As he returned to Parliament today, Oulanyah received a triumphant welcome from the Parliament leadership led by Deputy Speaker Anita Among, Parliament Commissioners, and some Members of Parliament who stood on the Southern Wing of the Parliament Verandah from where they welcomed him with ululations and applause.
Parliamentary staff and Members of Parliament sung songs of praise and thanksgiving as the Parliament chaplain and a prayer session was held in the Speaker's Office.
He then proceeded to meet the opposition Members of Parliament who were undergoing orientation at the conference hall. The Leader of Opposition Mathias Mpuuga welcomed Oulanyah back, saying they cannot wait to work with him.
In the meeting, the Deputy Speaker of Parliament Anita Among also welcomed the Speaker back saying she has been answering several questions about his absence and now cannot wait for Oulanyah to fully take charge of the house.
In his first speech, Oulanyah said he made it a case to attend the meeting and face Kalungu West MP Joseph Ssewungu and Kilak North MP Gilbert Olanya who were demanding for his whereabouts, yet for last one year, when he didn’t chair the house, none of them ever asked.
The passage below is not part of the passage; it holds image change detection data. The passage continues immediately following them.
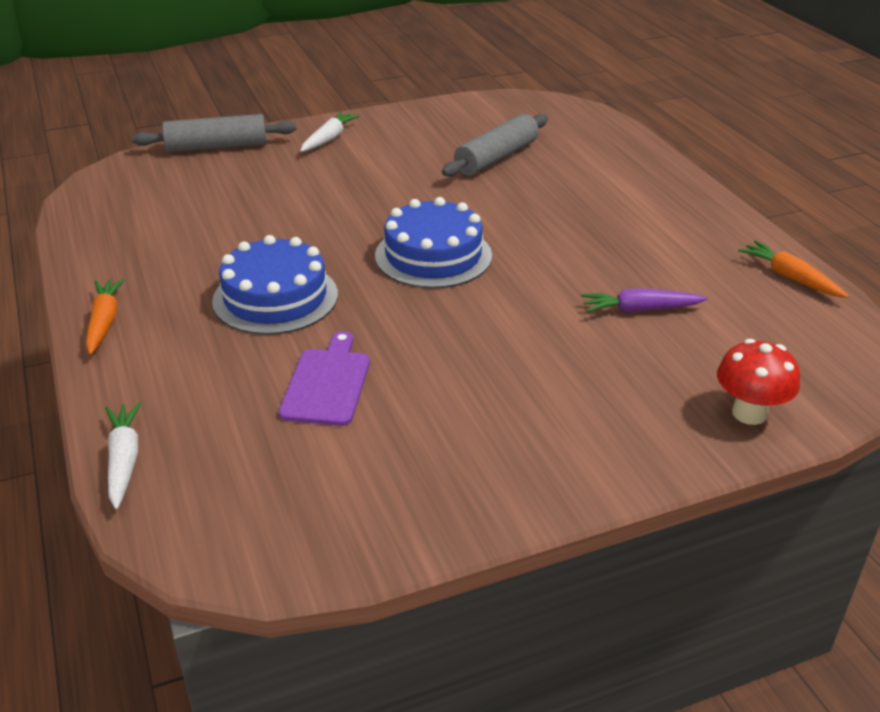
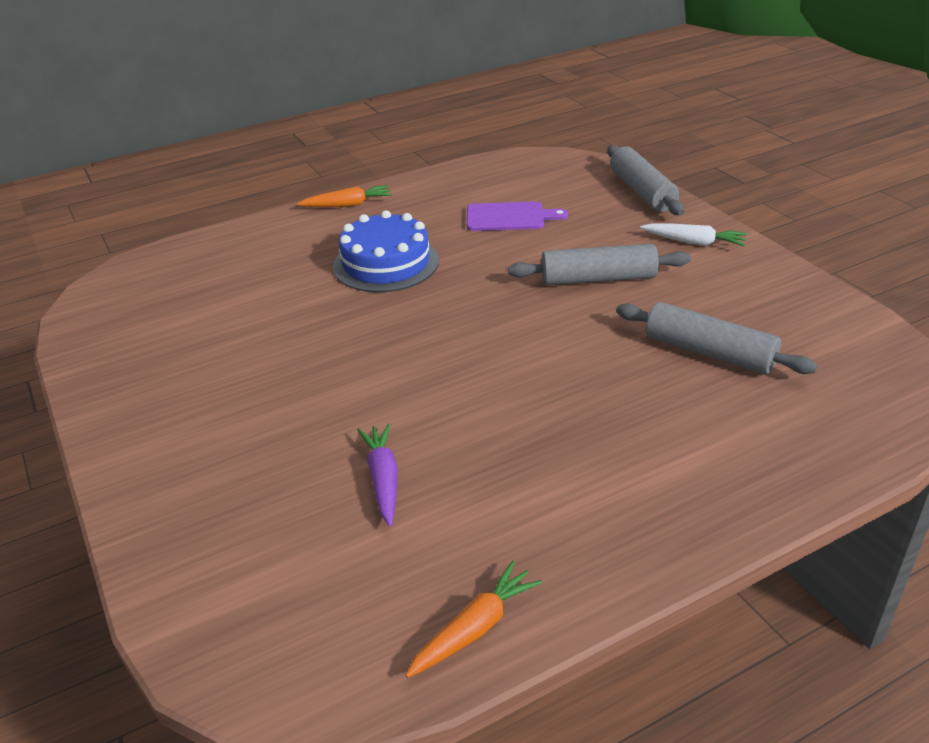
camera: 85 degrees right, 0 degrees up
white carrot [105,402,142,509] -> none
purple cutting board [279,331,370,426] -> purple cutting board moved to [467,201,568,231]
blue cake [375,197,492,288] -> none
red mushroom [717,339,800,425] -> none
none -> grey rolling pin [508,243,691,285]

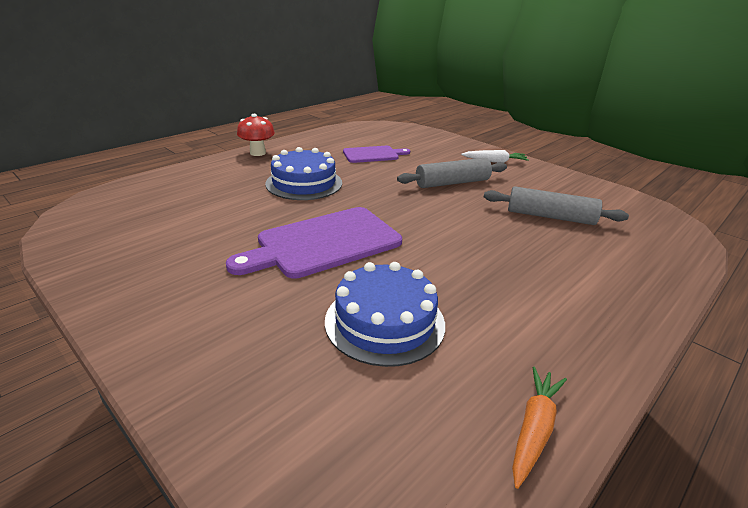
camera: 20 degrees left, 5 degrees down
orange carrot [297,185,392,207] -> red mushroom [237,114,275,156]
purple carrot [357,424,398,527] -> blue cake [325,262,445,367]
grey rolling pin [607,145,684,215] -> none
none -> purple cutting board [226,207,402,279]

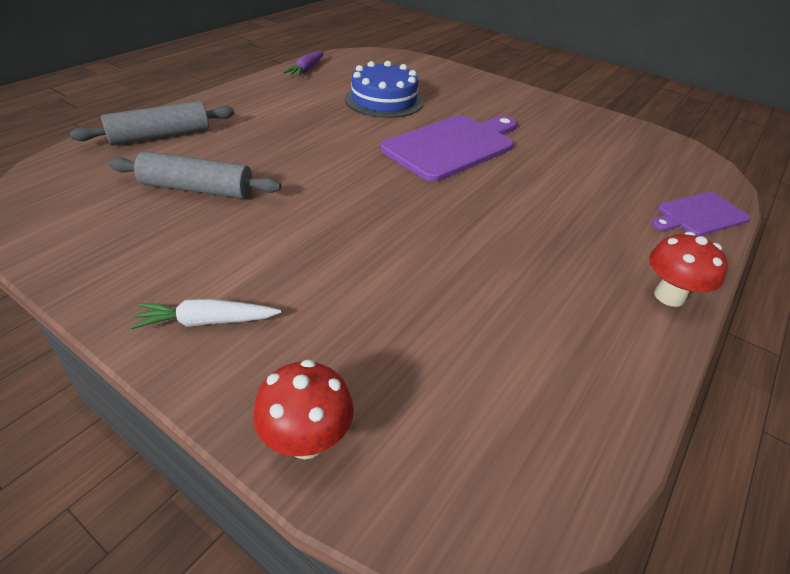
camera: 170 degrees right, 10 degrees up
blue cake [265,147,342,200] -> none
purple cutting board [343,146,410,163] -> purple cutting board moved to [652,192,750,236]
grey rolling pin [397,158,507,188] -> grey rolling pin moved to [70,101,235,145]
orange carrot [512,366,567,489] -> purple carrot [283,51,324,77]
none -> red mushroom [253,360,354,459]

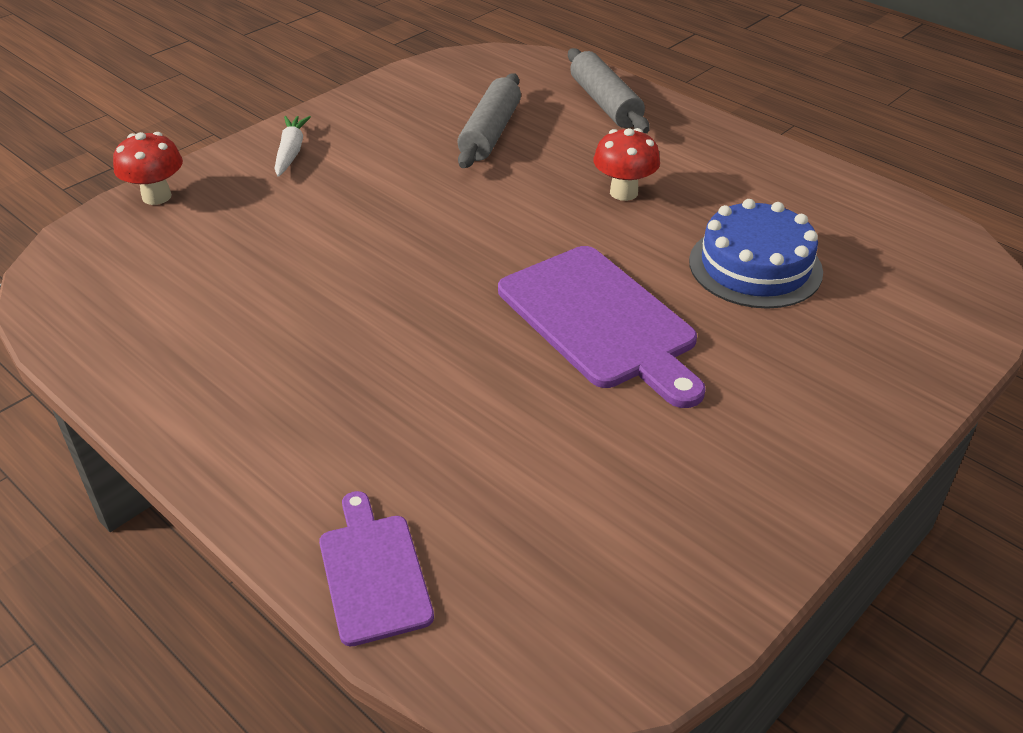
camera: 100 degrees right, 0 degrees up
purple carrot [283,51,324,77] -> none
red mushroom [649,232,728,307] -> red mushroom moved to [593,128,660,201]

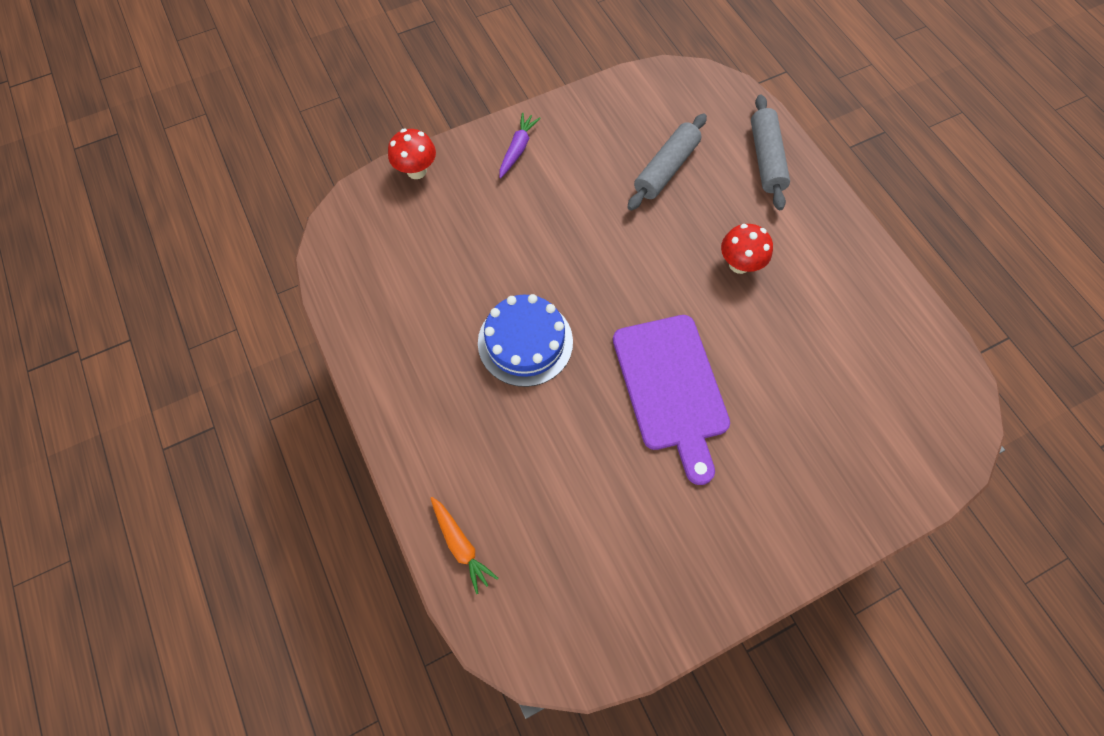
camera: 20 degrees right, 25 degrees up
white carrot [274,116,311,177] -> purple carrot [499,112,541,179]
purple cutting board [319,491,434,646] -> orange carrot [431,497,498,594]
blue cake [689,199,823,309] -> blue cake moved to [478,294,573,387]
Oulanyah also said that the country was losing humanity, and sick people are being declared dead instead of being supported to recover. He says if indeed someone is truly sick, the right thing is to pray. He however did not say if he was sick or not.
He added that the time has come for parliament to move from the rhetoric of words to action, and start moving and working together, adopting the use of 'we, and not I,' forgetting party colours and symbols for the good of the people of Uganda.